Before long, my problem was trying to stop their growth! My fancy goldfish kept out-growing their tanks. I found out later that goldfish were believed to continue growing throughout their lives if given enough clean water and space. At the time, scientists theorized that goldfish release a hormone that slows growth. When that reaches a certain concentration in the water, they stop growing. What I discovered was that the “stop growth time” coincided with the time they got big enough to completely pollute the tank with nitrogenous waste. I had to flush out the tank almost completely every week, or they’d start getting sick. I haven’t researched it again since giving up the aquarium life. Maybe the hormone thing has been disproven. In the end I spent less time enjoying the fish and more time cleaning out the tank and medicating them when they got sick.

My last fish died about 10 years ago. He was a gorgeous Oranda between the size of a baseball and a softball: huge! I do miss having fish, but don’t miss the work, which was too much with young children in the house.
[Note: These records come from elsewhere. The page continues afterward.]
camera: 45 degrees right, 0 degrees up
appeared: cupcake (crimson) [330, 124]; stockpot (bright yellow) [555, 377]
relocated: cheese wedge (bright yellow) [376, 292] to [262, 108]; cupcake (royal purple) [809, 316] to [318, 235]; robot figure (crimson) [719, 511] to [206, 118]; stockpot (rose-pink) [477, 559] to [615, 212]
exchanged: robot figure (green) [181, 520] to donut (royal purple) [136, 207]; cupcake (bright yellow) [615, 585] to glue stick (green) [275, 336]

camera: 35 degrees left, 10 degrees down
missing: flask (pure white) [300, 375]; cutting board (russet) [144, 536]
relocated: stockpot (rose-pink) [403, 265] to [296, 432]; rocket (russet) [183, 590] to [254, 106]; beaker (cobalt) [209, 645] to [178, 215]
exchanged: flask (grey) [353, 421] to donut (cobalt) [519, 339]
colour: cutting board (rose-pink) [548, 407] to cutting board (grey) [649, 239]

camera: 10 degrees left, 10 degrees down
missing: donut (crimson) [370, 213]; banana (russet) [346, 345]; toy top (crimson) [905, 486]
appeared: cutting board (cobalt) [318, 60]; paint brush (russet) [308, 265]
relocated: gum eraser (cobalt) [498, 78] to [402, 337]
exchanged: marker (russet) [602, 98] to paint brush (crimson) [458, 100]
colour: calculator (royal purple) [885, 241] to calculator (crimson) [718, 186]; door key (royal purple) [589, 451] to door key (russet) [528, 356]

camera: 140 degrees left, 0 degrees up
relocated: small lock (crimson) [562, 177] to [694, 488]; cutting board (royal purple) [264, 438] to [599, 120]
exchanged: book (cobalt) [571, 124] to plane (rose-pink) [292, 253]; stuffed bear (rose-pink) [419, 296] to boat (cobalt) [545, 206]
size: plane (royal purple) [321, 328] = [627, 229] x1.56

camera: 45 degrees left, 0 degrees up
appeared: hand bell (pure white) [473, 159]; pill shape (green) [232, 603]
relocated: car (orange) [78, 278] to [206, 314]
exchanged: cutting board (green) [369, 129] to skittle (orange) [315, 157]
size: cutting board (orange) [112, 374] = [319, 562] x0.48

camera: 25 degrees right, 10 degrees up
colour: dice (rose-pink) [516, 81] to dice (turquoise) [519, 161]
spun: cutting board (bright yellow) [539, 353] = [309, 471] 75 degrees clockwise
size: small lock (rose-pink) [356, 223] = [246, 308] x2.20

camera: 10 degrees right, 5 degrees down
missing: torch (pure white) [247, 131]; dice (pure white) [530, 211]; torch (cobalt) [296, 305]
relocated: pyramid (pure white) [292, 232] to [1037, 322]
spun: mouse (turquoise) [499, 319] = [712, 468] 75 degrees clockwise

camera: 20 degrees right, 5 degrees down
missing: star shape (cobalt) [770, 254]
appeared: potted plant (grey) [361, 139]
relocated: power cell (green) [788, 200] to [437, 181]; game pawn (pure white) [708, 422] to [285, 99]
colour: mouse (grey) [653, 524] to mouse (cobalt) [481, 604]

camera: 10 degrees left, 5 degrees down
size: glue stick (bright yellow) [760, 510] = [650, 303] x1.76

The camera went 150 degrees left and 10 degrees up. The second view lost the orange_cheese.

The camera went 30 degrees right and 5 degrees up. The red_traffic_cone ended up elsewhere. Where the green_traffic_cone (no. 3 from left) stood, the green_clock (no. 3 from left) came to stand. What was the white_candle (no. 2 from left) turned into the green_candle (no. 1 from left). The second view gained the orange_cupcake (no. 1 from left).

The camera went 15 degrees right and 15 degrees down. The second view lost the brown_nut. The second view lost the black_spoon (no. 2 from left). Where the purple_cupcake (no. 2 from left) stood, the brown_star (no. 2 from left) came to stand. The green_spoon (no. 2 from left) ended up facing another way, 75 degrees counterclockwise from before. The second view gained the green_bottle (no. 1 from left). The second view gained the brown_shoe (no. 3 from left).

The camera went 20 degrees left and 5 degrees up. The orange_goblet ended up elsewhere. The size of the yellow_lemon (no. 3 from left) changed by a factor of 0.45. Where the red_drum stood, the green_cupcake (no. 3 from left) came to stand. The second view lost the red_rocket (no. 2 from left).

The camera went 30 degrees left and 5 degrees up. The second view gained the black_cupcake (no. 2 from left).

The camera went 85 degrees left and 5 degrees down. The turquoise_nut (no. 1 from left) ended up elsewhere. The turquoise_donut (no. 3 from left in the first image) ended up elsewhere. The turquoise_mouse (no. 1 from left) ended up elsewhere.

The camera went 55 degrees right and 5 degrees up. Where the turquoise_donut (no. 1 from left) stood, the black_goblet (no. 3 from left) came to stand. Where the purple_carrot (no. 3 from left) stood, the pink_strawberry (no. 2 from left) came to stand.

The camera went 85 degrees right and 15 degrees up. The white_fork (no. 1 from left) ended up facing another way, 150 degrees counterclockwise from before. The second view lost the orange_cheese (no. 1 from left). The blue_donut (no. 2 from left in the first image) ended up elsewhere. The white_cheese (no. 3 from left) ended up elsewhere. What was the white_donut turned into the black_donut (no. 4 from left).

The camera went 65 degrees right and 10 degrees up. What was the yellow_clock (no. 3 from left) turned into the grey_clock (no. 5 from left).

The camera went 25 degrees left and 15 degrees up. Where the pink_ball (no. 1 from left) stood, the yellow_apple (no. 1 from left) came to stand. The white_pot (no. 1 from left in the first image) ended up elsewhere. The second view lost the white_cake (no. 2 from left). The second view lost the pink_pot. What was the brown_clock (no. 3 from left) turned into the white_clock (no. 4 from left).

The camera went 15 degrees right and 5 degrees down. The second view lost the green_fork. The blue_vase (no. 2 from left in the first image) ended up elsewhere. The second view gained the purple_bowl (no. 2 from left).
I still am a huge fan and have spent way too much time looking at goldfish photos on Instagram. Over the years my brother and I had almost every variety imaginable. Calico Ryukins, Orandas of every color option, Telescope Moors, Lion Heads and Veil Tails were some of the favorites. Every time I go to a pet store, even if I’m just there to pick up something for our dog, I always check to see what fancy goldfish varieties they have… and then peek at the birds to see if they have lovebirds. While I’m there it can’t hurt to see if they have any turtles, snakes or lizards… oh yeah, then there are the guinea pigs, hamsters, mice and rabbits. You know, it really is best that I don’t go in, or I’ll lose an hour.